WHAT IS NEEDED> Please count the lines of the data below that contain the word "Crimean", and reply with the number alone.

RECORDS SUPPLIED>
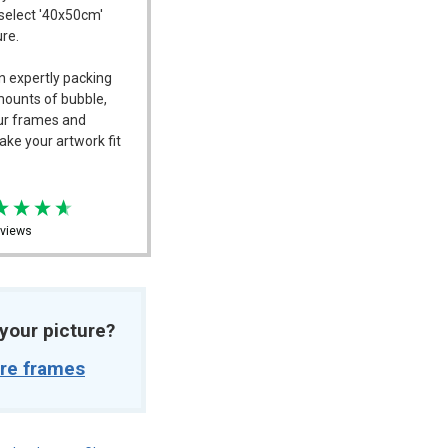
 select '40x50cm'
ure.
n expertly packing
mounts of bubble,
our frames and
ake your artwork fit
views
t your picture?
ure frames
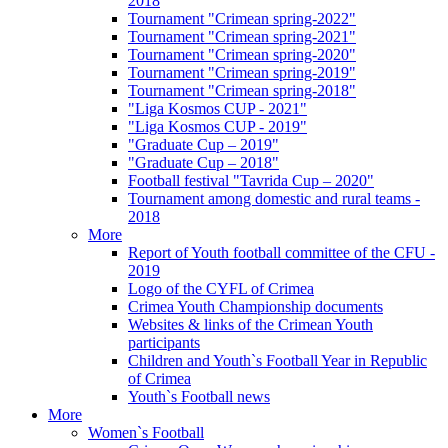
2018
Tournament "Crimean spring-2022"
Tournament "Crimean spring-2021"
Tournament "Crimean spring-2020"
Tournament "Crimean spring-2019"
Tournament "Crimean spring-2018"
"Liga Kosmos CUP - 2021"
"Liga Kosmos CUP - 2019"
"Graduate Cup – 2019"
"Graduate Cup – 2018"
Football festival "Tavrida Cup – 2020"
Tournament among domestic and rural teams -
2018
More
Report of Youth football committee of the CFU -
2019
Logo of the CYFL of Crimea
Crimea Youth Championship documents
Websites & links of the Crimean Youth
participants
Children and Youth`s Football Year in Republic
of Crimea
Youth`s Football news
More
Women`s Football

* * *

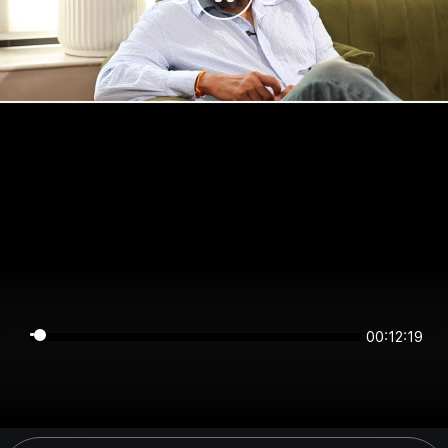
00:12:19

OUTPUT FOR THIS EXERCISE> 6